··· Text block ···

The sponge would provide surface area for good bacteria to grow. but honestly, qts are temporary for the most part, so a lot of us just rely on water changes to keep parameters in check.
Ammonia is constantly excreted, probably at a higher rate when they are stressed (most do, but it depends on the species), so some active bio-filtration is very much called for in QT.
If you're in a hospital tank where you'll be medicating, that's a different story. Water management is totally on you in that case. :)
You don't want to expose a potentially healthy fish to any concentration of ammonia if it can be helped. <1 ppm can have toxic effects...
An interesting quote: (highlighting is mine, but that's not the only interesting part...too bad the whole article is not available)

··· Study material ···

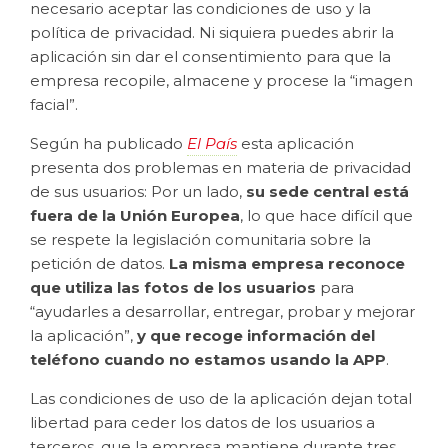
necesario aceptar las condiciones de uso y la
política de privacidad. Ni siquiera puedes abrir la
aplicación sin dar el consentimiento para que la
empresa recopile, almacene y procese la “imagen
facial”.
Según ha publicado
El País
esta aplicación
presenta dos problemas en materia de privacidad
de sus usuarios: Por un lado,
su sede central está
fuera de la Unión Europea
, lo que hace difícil que
se respete la legislación comunitaria sobre la
petición de datos.
La misma empresa reconoce
que utiliza las fotos de los usuarios
para
“ayudarles a desarrollar, entregar, probar y mejorar
la aplicación”,
y que recoge información del
teléfono cuando no estamos usando la APP
.
Las condiciones de uso de la aplicación dejan total
libertad para ceder los datos de los usuarios a
terceros, que la empresa mantiene durante tres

···

* The problem: Write the next part of the forum discussion on ammonia and filtration in quarantine tanks, picking up after its final sentence.

* Task answer:
http://www.sciencedirect.com/science/article/pii/S0025326X02002278
Present ammonia criteria for aquatic systems are based on toxicity tests carried out on, starved, resting, non-stressed fish. This is doubly inappropriate. During exhaustive exercise and stress, fish increase ammonia production and are more sensitive to external ammonia. Present criteria do not protect swimming fish. Fish have strategies to protect them from the ammonia pulse following feeding, and this also protects them from increases in external ammonia, as a result starved fish are more sensitive to external ammonia than fed fish.
Ammonia sensitivity after starvation makes reason #4,752 why our new fish are so sensitive after arriving from the supply chain. Not sure if feed is offered at all during this phase...and it's hard to imagine any fish eating at this phase anyway...so I'm sure they are mostly/all starving.